Friday, April 25, 2014

Closing that Chapter

It's obviously been a long time since I posted anything and even longer since I posted regularly. I got busy, ran out of things to say and, for a long time, couldn't publish things I needed/wanted to say.  I am sure no one actually comes to this little space of the internet anymore but I wanted to provide a little closure to this journal that I started 6 years ago. 

As of two days ago, I am officially unemployed.  Backtracking, I went out on maternity leave one year ago, a few weeks before my third baby was born.  I was almost positive at the time that I would not be returning but I wanted to keep doors open in case I changed my mind.  My sweet baby boy was born on May 10th, we closed escrow on our first house May 30th, moved a few days later and I began my stint as a stay-at-home-mom.  I was, of course, paid through September and then permitted to continue my leave of absence unpaid after that.  Surprisingly, I did actually vacillate a bit about whether to return to work and I even applied (half-heartedly) to a job at a smaller law firm (which turned out to have been filled prior to my application). 

Ultimately, I knew I could not be happy if I returned to my old job.  I feel really lucky to be able to stay home right now.  My biggest fear was that I was completely foreclosing the possibility of working as a lawyer later in life if I left the working world for a year or two.  And maybe I have done just that.  But I am realizing that I just don't care.  So far, things have worked out just fine even when I didn't follow the plan prescribed by others (or even myself).  Who am I to say that things won't just work out down the road.  And how do I even know at this point in my life what "working out" will mean in 5 years?  I obviously wasn't happy at the firm, so why was I so worried that I might never do that again?

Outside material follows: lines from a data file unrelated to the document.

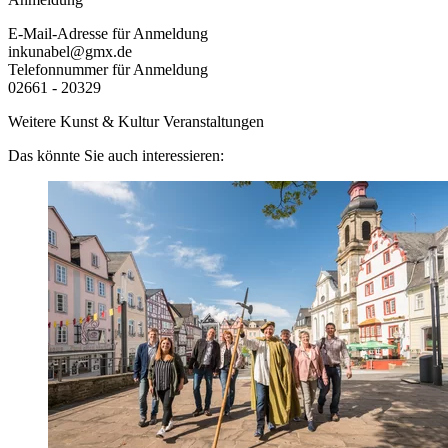
E-Mail-Adresse für Anmeldung
inkunabel@gmx.de
Telefonnummer für Anmeldung
02661 - 20329
Weitere Kunst & Kultur Veranstaltungen
Das könnte Sie auch interessieren: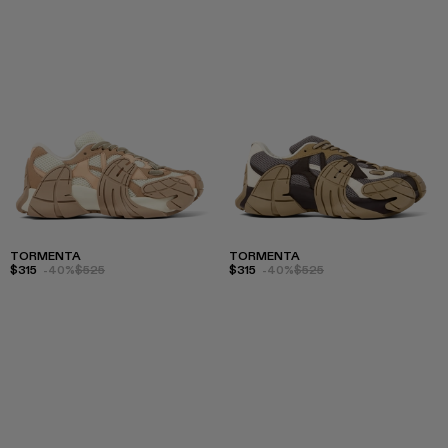
TORMENTA
TORMENTA
$315
-40%
$525
$315
-40%
$525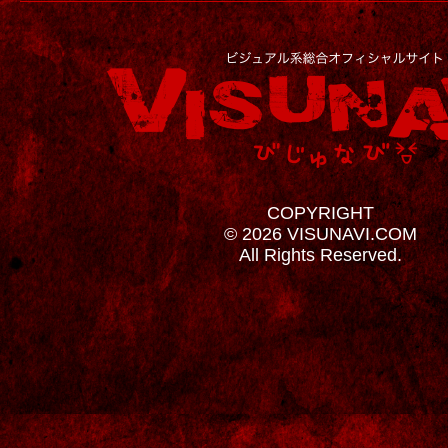
COPYRIGHT
© 2026 VISUNAVI.COM
All Rights Reserved.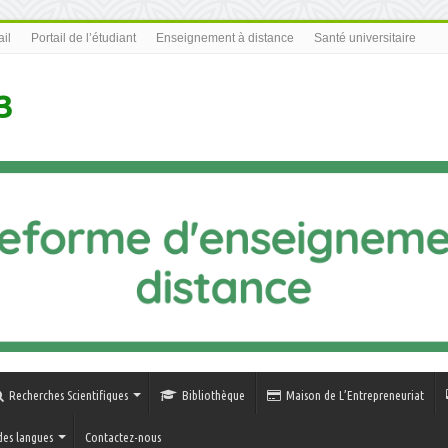
il
Portail de l’étudiant
Enseignement à distance
Santé universitaire
3
Recherches Scientifiques
Bibliothèque
Maison de L’Entrepreneuriat
des langues
Contactez-nous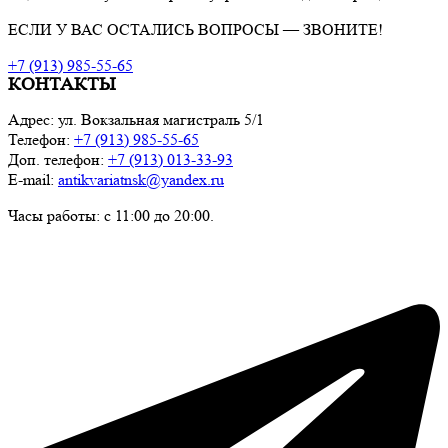
ЕСЛИ У ВАС ОСТАЛИСЬ ВОПРОСЫ — ЗВОНИТЕ!
+7 (913) 985-55-65
КОНТАКТЫ
Адрес: ул. Вокзальная магистраль 5/1
Телефон:
+7 (913) 985-55-65
Доп. телефон:
+7 (913) 013-33-93
E-mail:
antikvariatnsk@yandex.ru
Часы работы: с 11:00 до 20:00.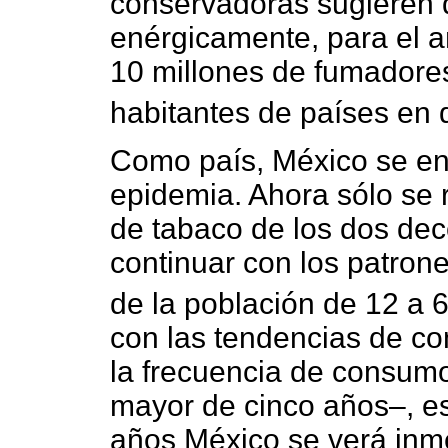
conservadoras sugieren q
enérgicamente, para el 
10 millones de fumadores
habitantes de países en d
Como país, México se en
epidemia. Ahora sólo se 
de tabaco de los dos dec
continuar con los patro
de la población de 12 a 
con las tendencias de 
la frecuencia de consum
mayor de cinco años–, es
años México se verá inm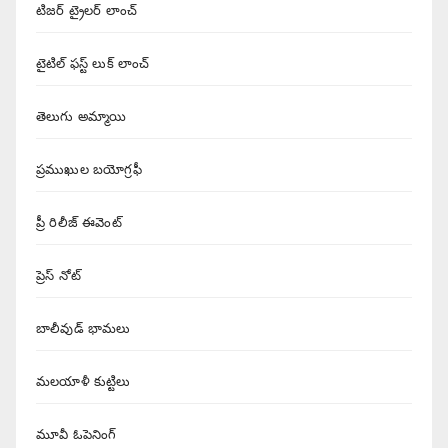
టిజర్ ట్రైలర్ లాంచ్
టైటిల్ ఫస్ట్ లుక్ లాంచ్
తెలుగు అమ్మాయి
ప్రముఖుల బయోగ్రఫీ
ప్రీ రిలీజ్ ఈవెంట్
ప్రెస్ నోట్
బాలీవుడ్ భామలు
మలయాళీ కుట్టిలు
మూవీ ఓపెనింగ్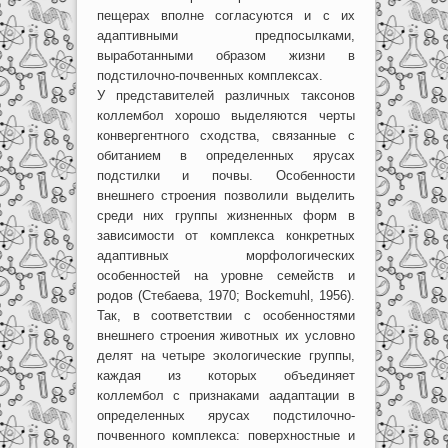
пещерах вполне согласуются и с их
адаптивными предпосылками,
выработанными образом жизни в
подстилочно-почвенных комплексах.
У представителей различных таксонов
коллембол хорошо выделяются черты
конвергентного сходства, связанные с
обитанием в определенных ярусах
подстилки и почвы. Особенности
внешнего строения позволили выделить
среди них группы жизненных форм в
зависимости от комплекса конкретных
адаптивных морфологических
особенностей на уровне семейств и
родов (Стебаева, 1970; Bockemuhl, 1956).
Так, в соответствии с особенностями
внешнего строения животных их условно
делят на четыре экологические группы,
каждая из которых объединяет
коллембол с признаками аадаптации в
определенных ярусах подстилочно-
почвенного комплекса: поверхностные и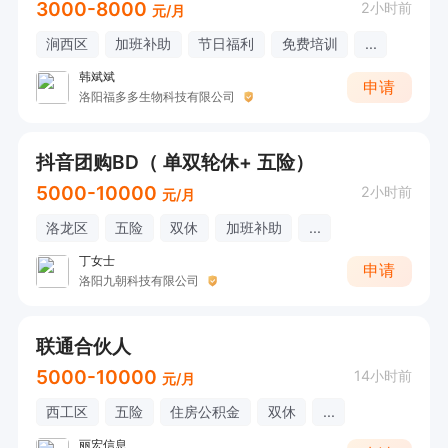
3000-8000
2小时前
元/月
涧西区
加班补助
节日福利
免费培训
...
韩斌斌
申请
洛阳福多多生物科技有限公司
抖音团购BD（ 单双轮休+ 五险）
5000-10000
2小时前
元/月
洛龙区
五险
双休
加班补助
...
丁女士
申请
洛阳九朝科技有限公司
联通合伙人
5000-10000
14小时前
元/月
西工区
五险
住房公积金
双休
...
丽宏信息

The community we moved to is THE BEST place to have a young family and the quality of our life has been 1000% better than when I was working.  For the first time in ... maybe forever ... I sleep enough at night, I work out every day (and have never felt better), I cook all our meals and we eat dinner as a family, and I have time to do things for myself.  I actually have tons of adult interaction and it's fun time for me, not time that I should be billing.  I no longer miss preschool events or soccer practices or meeting my kids' new friends.  My husband's work-life balance has been so much easier because he no longer has to worry about daycare drop offs.  I feel more connected with my kids and I'm happier as a mom, as a wife and as a person.  And after reading the above, it probably isn't shocking that I don't miss working as a lawyer AT ALL.

Basically, I am happy. I am less stressed.  Life is good.  As for being a lawyer, I am not ready to hang that hat up quite yet.  I probably would still be working today if I had already made a move to a less stressful work environment and I still may try to do that some day.  I also have been talking to friends about potentially starting a business or getting into a new practice, like estate planning.  I may try to do some contract work soon to tap into my legal brain and make a little money on the side.  But none of that feels urgently necessary. 

My whole life has been all about trying to get that next gold star and do whatever people have told me is good and admirable.  Once I became a mom, I started hearing another voice telling me that maybe it's ok to just do what feels right and makes me happy.  Turning 30 last year felt like a good time to start living the life that seemed good at this very moment.  One year in to my experiment and I can't remember being this happy before.  When my kids are a little older or when I am even more removed from Big Law, I might want to step back into the working world.  But even if the only job I can get is working as a secretary, I don't think I'll regret taking this time to be home with my kids.  It practically breaks my heart that my littlest is turning 1 in two weeks.  How is that possible?!





I doubt very much that I'll post again on this blog, but I do still read everyone else's blogs and I am forever thankful for what this little MILP community has done for me in my time as a law student, new mother and lawyer.



7 comments:

Paragon2Pieces said...

Congratulations! It's great to hear that you're happy and enjoying life :)

Tree Hugging Attorney said...

Congrats. I just had my first child and am trying to give myself permission to do what you've done. Thanks for the closure post. :)

Butterflyfish said...

Congrats! Continued happiness and all good things to you!!1

Anonymous said...

I'm so happy to hear this. I am just about to have my first child in August and I'm starting to wonder what the future holds for my professional life. Posts like this make me realize that it's okay to let go of being a lawyer. Good luck in the future.

Anonymous said...

That's great, LEO. Good for you. And I do appreciate the closure - was nice to see you pop up on LL's feed.

CM said...

I'm a little late, but I'm glad you're happy and doing well! I admire you for doing what's right for you and your family without stressing about what the future might bring. I've come to believe that you can't really plan for the future anyway -- you just choose the path that feels right and see where it takes you.

qH said...

I'm VERY late to this party, but congrats. I'm so happy for you (and can very much relate)!